EXCERPTED TEXT →
□ □ □ □ □ □ □

IT was 20 years ago today.
I was at Highbury supporting my team Newcastle at Arsenal.
But football paled into total insignificance when the news broke over the radio.
A strange hush enveloped the crowd as word spread around the terraces of what was happening in Sheffield.
As we watched the first half of a now meaningless game, people who had also gone to watch a football match that afternoon were dying or already dead.
Several years later I met some of the bereaved families at the press launch for one of the most powerful TV dramas I have ever seen.
It’s screened again on ITV3 at 9pm tonight to mark the 20th anniversary of the Hillsborough disaster.
If you’re in the UK, try and make time to watch it.
Below is my original feature, published in the MEN on Monday Dec 2 1996, just before the drama was broadcast for the first time.
JIMMY McGovern was walking in sunshine as the two teenage daughters of Trevor Hicks were crushed to death at Hillsborough.
“It was a lovely day and everybody was out tending their gardens. They all had their radios on.”
McGovern, writer of the TV series Cracker, went back to his car around 3.30pm and turned his own radio on. “By the time I got home they’d started to count the bodies.”
Sarah, 19, and Vicki, 15, were Liverpool fanatics. They set off for Sheffield with hope in their hearts and returned in coffins.
Their parents and families of the other victims were trapped in a living hell. A tragedy which should never have happened. But that was just the start.
Trevor’s girls died as Grandstand screened live pictures. You couldn’t see them or feel the terror. But it was all just a close-up away on the terraces, down on the pitch and in a gym which became a mortuary.

□ □ □ □ □ □ □

PROVIDED MATERIAL →
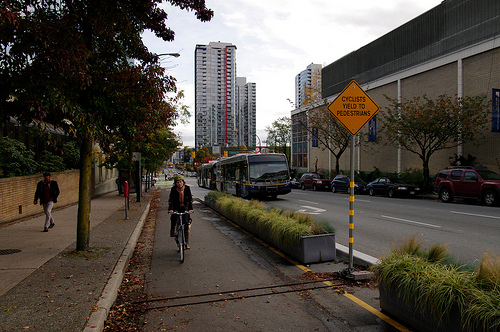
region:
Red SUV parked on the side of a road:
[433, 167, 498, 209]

□ □ □ □ □ □ □

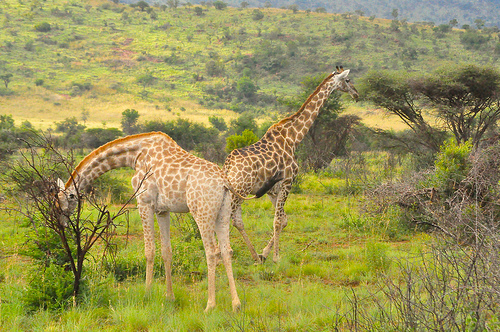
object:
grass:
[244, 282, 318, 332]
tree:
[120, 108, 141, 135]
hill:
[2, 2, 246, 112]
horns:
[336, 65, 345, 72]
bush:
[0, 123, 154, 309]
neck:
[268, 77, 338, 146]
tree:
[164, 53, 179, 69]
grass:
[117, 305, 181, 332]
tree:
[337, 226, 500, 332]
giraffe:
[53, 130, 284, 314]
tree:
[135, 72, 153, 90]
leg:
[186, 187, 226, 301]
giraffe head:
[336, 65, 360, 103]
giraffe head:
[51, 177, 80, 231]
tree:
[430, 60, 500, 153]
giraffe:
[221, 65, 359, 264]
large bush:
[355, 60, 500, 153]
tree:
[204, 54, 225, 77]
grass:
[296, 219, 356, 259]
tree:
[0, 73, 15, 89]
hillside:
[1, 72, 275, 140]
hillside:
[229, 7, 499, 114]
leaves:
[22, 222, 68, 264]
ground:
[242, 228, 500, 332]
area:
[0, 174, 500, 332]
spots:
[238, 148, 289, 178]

□ □ □ □ □ □ □

TASK INSTRUCTIONS →
**a)** Return the passage of the Hillsborough article starting at "Below is my" and ending at "just the start.", copied word for word.
**b)** Resume the Hillsborough article after its final sentence and continue writing it.

TASK RESPONSES →
**a)**
Below is my original feature, published in the MEN on Monday Dec 2 1996, just before the drama was broadcast for the first time.
JIMMY McGovern was walking in sunshine as the two teenage daughters of Trevor Hicks were crushed to death at Hillsborough.
“It was a lovely day and everybody was out tending their gardens. They all had their radios on.”
McGovern, writer of the TV series Cracker, went back to his car around 3.30pm and turned his own radio on. “By the time I got home they’d started to count the bodies.”
Sarah, 19, and Vicki, 15, were Liverpool fanatics. They set off for Sheffield with hope in their hearts and returned in coffins.
Their parents and families of the other victims were trapped in a living hell. A tragedy which should never have happened. But that was just the start.

**b)**
Today Trevor says he can just about come to terms with the events of that day. “But I’ll never come to terms with what happened next.”
That night he told his wife, Jenni, the fans and their families had been treated like scum. It didn’t get any better.
Granada TV’s powerful drama-documentary Hillsborough is screened on Thursday. It demands your attention unlike any other programme this year.
“This is the most important thing I’ve ever done. And I think it’s the most important thing the cast have ever done. I think it’s the most important thing you’ve seen on British TV for donkey’s years,” says McGovern.
A total of 96 Liverpool fans died after being crushed in the Leppings Lane end at the FA Cup semi-final with Nottingham Forest in April, 1989.
Radios were also on that day at football grounds around the country. Thousands of supporters who had also stood on those terraces lost interest in the games they were watching. They looked at each other in silence and realised: It could have been us.
Lord Justice Taylor’s report placed most of the blame on the police. He said the officer in charge froze and a blunder of the first magnitude was committed.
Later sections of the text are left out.